Department of Dermatology, Venereology and Allergology, University Medical Center Mannheim/ University of Heidelberg, Mannheim, Germany.
Skin Cancer Unit, German Cancer Research Center, Heidelberg, Germany.
Blood. 2023 Aug 31;142(9):794-805. doi: 10.1182/blood.2022018669.

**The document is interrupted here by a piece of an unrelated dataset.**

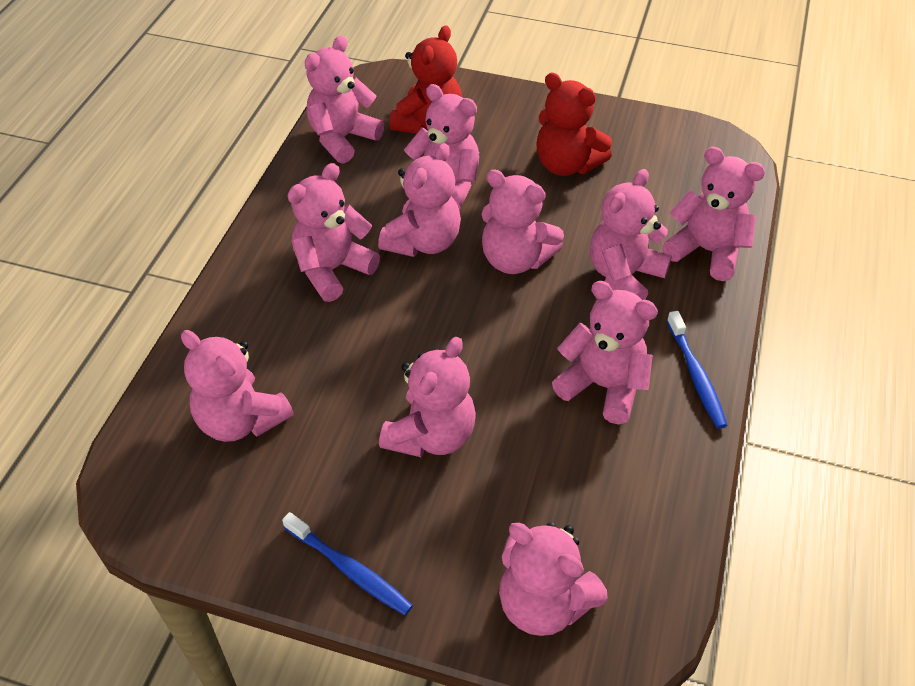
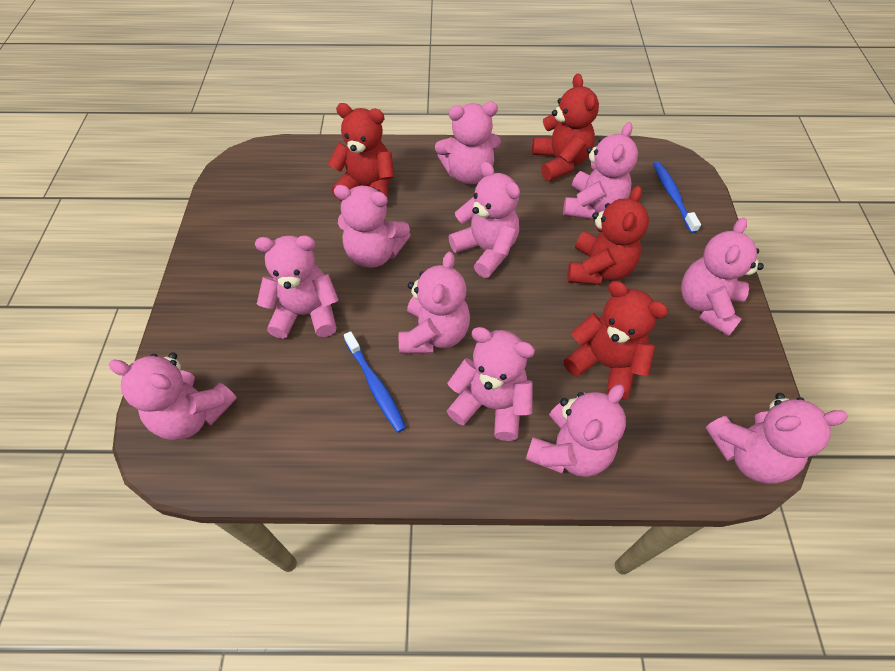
red teddy bear: [390,26,462,134] [536,73,612,176] = 2 -> [328,103,394,201] [532,74,599,181] [564,281,668,400] [567,186,649,285] = 4

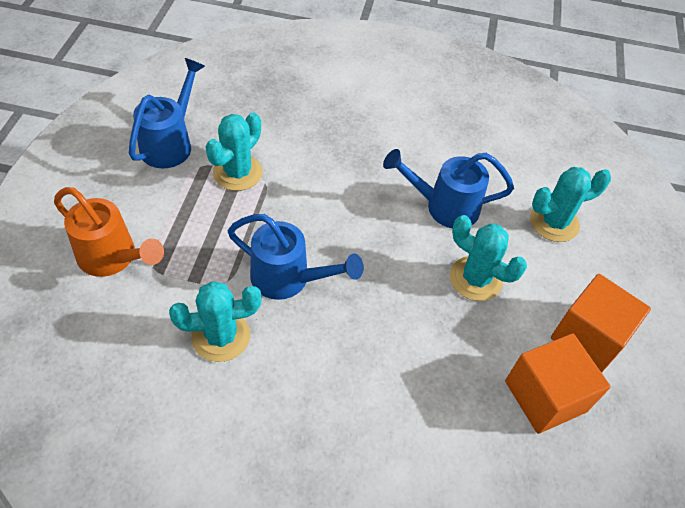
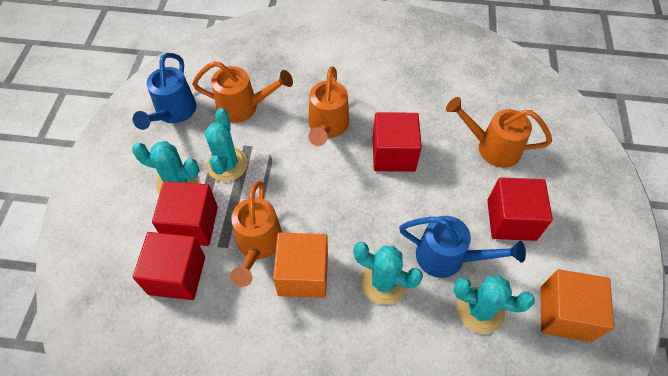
blue watering can: [129,58,205,168] [228,214,363,300] [383,149,514,228] = 3 -> [133,53,196,130] [399,216,526,278] = 2
orange watering can: [54,187,164,277] = 1 -> [192,61,293,123] [230,181,282,287] [309,67,349,146] [446,97,552,168] = 4
red cube: none = 0 -> [133,232,205,300] [152,181,218,246] [372,112,422,172] [487,177,553,241] = 4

Targeted therapies for cutaneous T-cell lymphoma (CTCL) are limited and curative approaches are lacking. Furthermore, relapses and drug induced side effects are major challenges in the therapeutic management of patients with CTCL, creating an urgent need for new and effective therapies. Pathologic constitutive NF-κB activity leads to apoptosis resistance in CTCL cells and, thus, represents a promising therapeutic target in CTCL. In a preclinical study we showed the potential of dimethyl fumarate (DMF) to block NF-κB and, specifically, kill CTCL cells. To translate these findings to applications in a clinical setting, we performed a multicentric phase 2 study evaluating oral DMF therapy in 25 patients with CTCL stages Ib to IV over 24 weeks (EudraCT number 2014-000924-11/NCT number NCT02546440). End points were safety and efficacy. We evaluated skin involvement (using a modified severity weighted assessment tool [mSWAT]), pruritus, quality of life, and blood involvement, if applicable, as well as translational data. Upon skin analysis, 7 of 23 (30.4%) patients showed a response with >50% reduction in the mSWAT score. Patients with high tumor burden in the skin and blood responded best to DMF therapy. Although not generally significant, DMF also improved pruritus in several patients. Response in the blood was mixed, but we confirmed the NF-κB-inhibiting mechanism of DMF in the blood. The overall tolerability of the DMF therapy was very favorable, with mostly mild side effects. In conclusion, our study presents DMF as an effective and excellently tolerable therapeutic option in CTCL to be further evaluated in a phase 3 study or real-life patient care as well as in combination therapies. This trial was registered at www.clinicaltrials.gov as #NCT02546440.
靶向治疗皮肤 T 细胞淋巴瘤 (CTCL) 的方法有限,缺乏根治性方法。此外,复发和药物诱导的副作用是 CTCL 患者治疗管理中的主要挑战,这就迫切需要新的有效的治疗方法。病理性组成型 NF-κB 活性导致 CTCL 细胞的凋亡抵抗,因此,它是 CTCL 中一个有前途的治疗靶点。在一项临床前研究中,我们发现了富马酸二甲酯(DMF)具有阻断 NF-κB 的潜力,特别是能杀死 CTCL 细胞。为了将这些发现转化为临床应用,我们进行了一项多中心的 2 期研究,评估了 25 例 CTCL Ib 至 IV 期患者在 24 周内口服 DMF 治疗的疗效(EudraCT 编号 2014-000924-11/NCT 编号 NCT02546440)。终点是安全性和疗效。我们评估了皮肤受累(采用改良严重程度加权评估工具 [mSWAT])、瘙痒、生活质量以及血液受累情况(如果适用),并进行了转化研究。皮肤分析显示,23 例患者中有 7 例(30.4%)皮肤受累有反应,mSWAT 评分下降>50%。皮肤和血液中肿瘤负荷高的患者对 DMF 治疗的反应最好。虽然通常不显著,但 DMF 也改善了一些患者的瘙痒。血液反应混合,但我们证实了 DMF 抑制 NF-κB 的作用机制。DMF 治疗的总体耐受性非常好,主要是轻微的副作用。总之,我们的研究表明 DMF 是一种有效的、耐受性极好的 CTCL 治疗选择,可在 3 期研究或真实患者护理中进一步评估,也可用于联合治疗。该试验在 www.clinicaltrials.gov 上注册为 #NCT02546440。